(Given data begins)

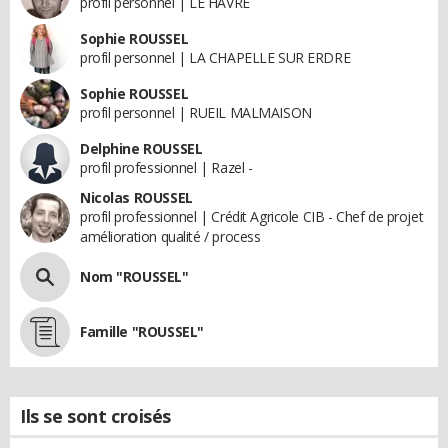
profil personnel | LE HAVRE
Sophie ROUSSEL
profil personnel | LA CHAPELLE SUR ERDRE
Sophie ROUSSEL
profil personnel | RUEIL MALMAISON
Delphine ROUSSEL
profil professionnel | Razel -
Nicolas ROUSSEL
profil professionnel | Crédit Agricole CIB - Chef de projet
amélioration qualité / process
Nom "ROUSSEL"
Famille "ROUSSEL"
Ils se sont croisés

(Given data ends)

Job: From the entries above, copy each line that holds "profil".

Solution to the problem:
profil personnel | LE HAVRE
profil personnel | LA CHAPELLE SUR ERDRE
profil personnel | RUEIL MALMAISON
profil professionnel | Razel -
profil professionnel | Crédit Agricole CIB - Chef de projet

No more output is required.